I handed over a notepad we’d been using for the purpose and Ezra and Martha set to work on a list.
—
Ten minutes later, Ezra walked us out and stood in the doorway as we stepped off the porch.
“Thanks for the coffee,” I said. I paused, debating with myself. Then I dug a card out of my pocket. “If you can think of anything, anything related to the case or to last night, will you call me?”
Ezra took the card and looked at it a moment too long, as if checking the spelling of my name or memorizing the number. When he looked up he met my eyes, and for a moment I saw something in them other than politeness or distance. It made my stomach flop over. I looked away.
“If I think of anything, I will.”
“Thanks,” I said brusquely as I turned to go.

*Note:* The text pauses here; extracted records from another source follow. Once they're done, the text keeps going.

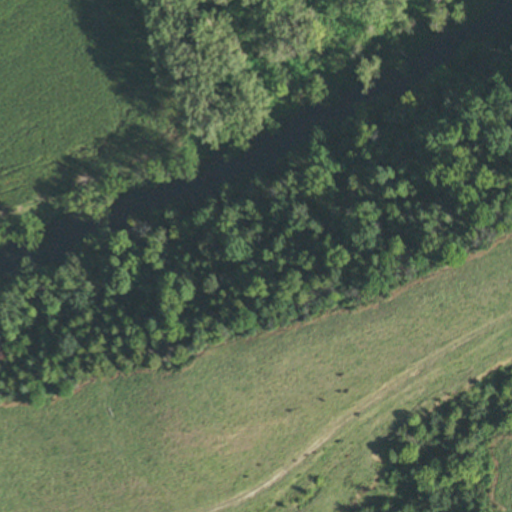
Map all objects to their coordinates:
river: (269, 157)
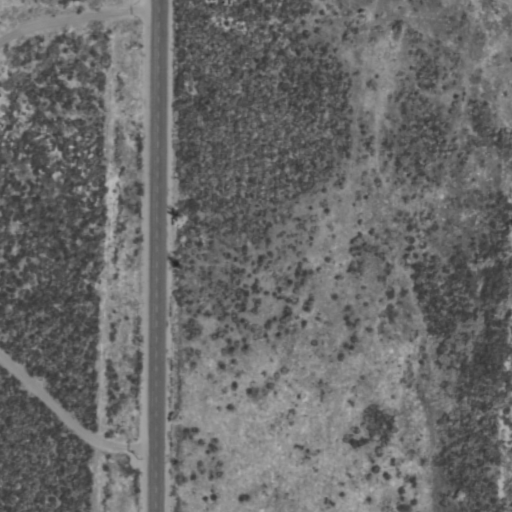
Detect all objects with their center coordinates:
road: (78, 18)
road: (157, 256)
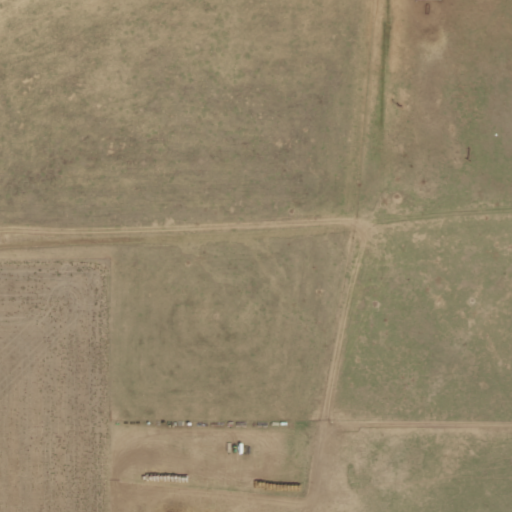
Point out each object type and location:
road: (282, 198)
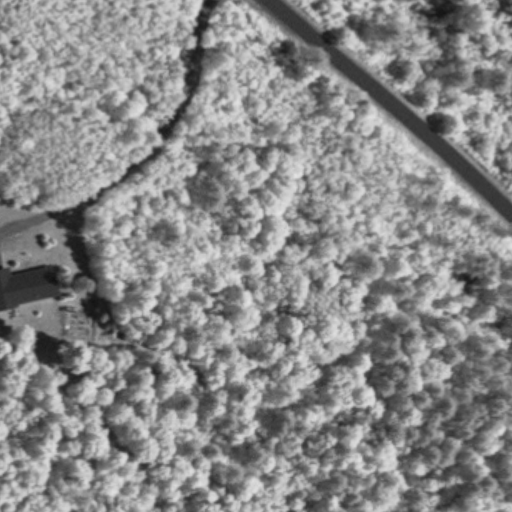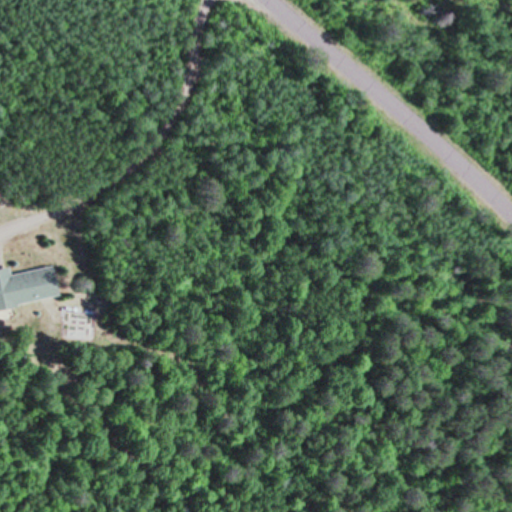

By the time I’d gotten into the passenger seat of Grady’s car, the door was closed and Ezra was gone.
CHAPTER 3
Bread and Milk
For the next three days we organized, correlated, and tracked down leads working from seven in the morning till after ten at night. Every name the Amish on Grimlace Lane had given us was checked out with the help of Detectives Hernandez and Smith. Though it was faster to call people, I preferred to go to their homes. You could tell a lot about someone by seeing where they lived and looking them in the eye while you asked questions. Most of the time, that personal touch yielded nothing of interest, but sooner or later it would. I was counting on it.